It’s a clever move narratively, but because of the foundation The Good Place has laid and the creative reputation that precedes it, the impact is felt most deeply on an emotional level. Here was a manifestation of the sincerity and the honesty that marks Schur’s other TV worlds, crumbling to dust. The tables turn on a wickedly maniacal laugh from Ted Danson, who’d spent 12 episodes in the disguise of an avuncular divine messenger. (The creator of this world, he is named, not coincidentally, Michael; the finale is titled “Michael’s Gambit.”) Following the finale, TV critic Emily Nussbaum responded in the pages of The New Yorker (with a wink to The Good Place’s playful way of bowdlerizing curse words):

“After watching nine episodes, I wrote a first draft of this column based on the notion that the show, with its air of flexible optimism, its undercurrent of uplift, was a nifty dialectical exploration of the nature of decency, a comedy that combined fart jokes with moral depth. Then I watched the finale. After the credits rolled, I had to have a drink. While I don’t like to read the minds of showrunners—or, rather, I love to, but it’s presumptuous—I suspect that Schur is in a very bad mood these days. If Parks was a liberal fantasia, The Good Place is a dystopian mindfork: It’s a comedy about the quest to be moral even when the truth gets bent, bullies thrive, and sadism triumphs.”
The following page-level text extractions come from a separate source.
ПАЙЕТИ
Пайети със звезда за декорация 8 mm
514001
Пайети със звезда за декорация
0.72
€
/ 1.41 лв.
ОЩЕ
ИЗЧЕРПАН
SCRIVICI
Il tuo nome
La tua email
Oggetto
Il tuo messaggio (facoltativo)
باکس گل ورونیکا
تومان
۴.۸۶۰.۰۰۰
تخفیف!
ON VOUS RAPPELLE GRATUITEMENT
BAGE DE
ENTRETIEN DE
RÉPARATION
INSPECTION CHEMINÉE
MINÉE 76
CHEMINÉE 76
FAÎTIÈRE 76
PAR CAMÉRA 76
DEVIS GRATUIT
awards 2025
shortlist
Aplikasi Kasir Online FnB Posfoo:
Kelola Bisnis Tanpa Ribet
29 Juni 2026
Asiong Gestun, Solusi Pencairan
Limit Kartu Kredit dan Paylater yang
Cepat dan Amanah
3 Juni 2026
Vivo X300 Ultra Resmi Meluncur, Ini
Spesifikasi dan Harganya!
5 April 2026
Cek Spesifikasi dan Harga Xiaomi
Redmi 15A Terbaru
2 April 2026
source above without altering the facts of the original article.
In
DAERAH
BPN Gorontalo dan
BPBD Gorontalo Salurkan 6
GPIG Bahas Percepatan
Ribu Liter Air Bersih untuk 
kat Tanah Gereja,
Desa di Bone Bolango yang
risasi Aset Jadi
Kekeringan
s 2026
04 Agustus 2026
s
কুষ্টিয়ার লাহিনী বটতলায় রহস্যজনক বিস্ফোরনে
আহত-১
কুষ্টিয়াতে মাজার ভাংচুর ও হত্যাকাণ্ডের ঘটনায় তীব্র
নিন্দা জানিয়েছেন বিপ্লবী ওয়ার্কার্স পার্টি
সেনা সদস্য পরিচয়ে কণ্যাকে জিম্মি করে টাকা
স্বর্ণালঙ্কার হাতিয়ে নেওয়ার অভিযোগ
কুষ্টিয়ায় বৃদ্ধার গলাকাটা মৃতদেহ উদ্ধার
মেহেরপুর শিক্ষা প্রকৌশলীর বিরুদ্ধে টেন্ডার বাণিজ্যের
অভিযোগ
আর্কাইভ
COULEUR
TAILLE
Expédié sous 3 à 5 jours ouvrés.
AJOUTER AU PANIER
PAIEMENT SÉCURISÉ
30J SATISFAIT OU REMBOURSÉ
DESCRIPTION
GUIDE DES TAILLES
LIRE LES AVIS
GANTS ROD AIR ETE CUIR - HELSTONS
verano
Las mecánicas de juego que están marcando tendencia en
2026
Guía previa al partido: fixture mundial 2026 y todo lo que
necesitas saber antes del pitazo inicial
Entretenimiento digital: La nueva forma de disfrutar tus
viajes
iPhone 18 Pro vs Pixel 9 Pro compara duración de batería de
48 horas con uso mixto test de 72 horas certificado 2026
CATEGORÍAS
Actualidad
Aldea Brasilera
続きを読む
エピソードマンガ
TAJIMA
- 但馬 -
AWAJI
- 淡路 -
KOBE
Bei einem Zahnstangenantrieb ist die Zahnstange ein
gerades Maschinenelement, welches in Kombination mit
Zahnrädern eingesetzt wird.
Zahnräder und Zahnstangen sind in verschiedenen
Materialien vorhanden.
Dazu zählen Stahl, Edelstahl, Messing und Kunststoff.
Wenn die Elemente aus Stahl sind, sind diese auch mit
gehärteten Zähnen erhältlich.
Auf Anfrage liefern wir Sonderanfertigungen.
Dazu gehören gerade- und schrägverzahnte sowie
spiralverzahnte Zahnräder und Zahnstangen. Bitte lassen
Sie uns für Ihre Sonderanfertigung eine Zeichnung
In one swift, sickening turn, The Good Place gains several shades of complexity, and they color the second season of the show in ways that were unforeseeable a year ago. (NBC sent the first four episodes to critics ahead of the premiere; they’re pretty great—the third has an impressive amont of fun with the new status quo.) They’ve also renewed my appreciation for the times when the settings of Parks And Recreation and Brooklyn Nine-Nine look a little less like little slices of The Good Place on earth. Parks And Rec indulged a certain amount of wish-fulfillment in its later years—forecasting an enshrinement of its progressive values that, sadly, didn’t come to pass—but the show introduced plenty of truth-benders, bullies, and sadists to challenge Leslie’s faith in governance and community. The community occasionally filled all three roles simultaneously, in the form of the roving comment section that attended public meetings and visited city hall to loudly petition for time-capsule inclusions, tax exemptions, and permits for “missing bird” fliers. (“There’s no time! He can fly!”)

A few months after “Michael’s Gambit,” Brooklyn Nine-Nine took its own risk, puncturing its rosy view of the NYPD with an episode concerning racial profiling. In “Moo Moo,” Detective Sergeant Terry Jeffords (Terry Crews) searches his neighborhood streets for his daughter’s lost blanket, only to be stopped-and-frisked by a white patrolman. Like The Good Place and its finale, “Moo Moo” uses what we take for granted about Brooklyn Nine-Nine and reverses it to make an emotionally effective point: Just because the main characters on the show are good cops, it doesn’t mean everyone they work alongside is. This kicks off a complicated dialogue between Terry and his commanding officer, Captain Raymond Holt (Andre Braugher); Holt tells Terry not to file a report on the incident, Terry presses Holt on why. The scene that ensues deftly juggles the depth with which the performers have gotten to know their characters, the personal histories the show has woven for them, the fact that Brooklyn’s two highest ranking officers are played by actors who are black, and several variations on the word “besmirched.” It’s stunning work all around.

“We didn’t want it to feel like a completely different, special episode,” Dan Goor later told Uproxx’s Alan Sepinwall. That said, “Moo Moo” has an impact because of the ways it doesn’t resemble the average Brooklyn Nine-Nine. The officer who harasses Terry upsets the balance of the show’s idealized world; “Moo Moo” draws a great deal of drama (and a little bit of humor) out of the characters attempt to restore that balance. It’s something they can’t fully restore, but the episode still ends on a note of celebration and poignancy between Crews and Braugher.

The good places in the Michael Schur catalogue aren’t impenetrable fortresses, and the shows that are set there aren’t guaranteed escapes from the demons, the cranks, or the racist cops that populate our world. But even at the bottom of the deepest, darkest pit, there’s bound to be sincerity, emotion, and honesty. For viewers living in a world that looks increasingly like The Bad Place, that counts for a lot.